Action item: What do the lines from the one containing "orthopaedic care" through the end of the entries say? Quote them exactly, and only them.

*** Block opens ***

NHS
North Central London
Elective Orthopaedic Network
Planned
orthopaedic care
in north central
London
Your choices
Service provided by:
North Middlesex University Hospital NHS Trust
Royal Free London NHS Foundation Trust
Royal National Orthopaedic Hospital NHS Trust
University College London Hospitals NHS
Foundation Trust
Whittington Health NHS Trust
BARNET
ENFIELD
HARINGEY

*** Block closes ***

Task output:
orthopaedic care
in north central
London
Your choices
Service provided by:
North Middlesex University Hospital NHS Trust
Royal Free London NHS Foundation Trust
Royal National Orthopaedic Hospital NHS Trust
University College London Hospitals NHS
Foundation Trust
Whittington Health NHS Trust
BARNET
ENFIELD
HARINGEY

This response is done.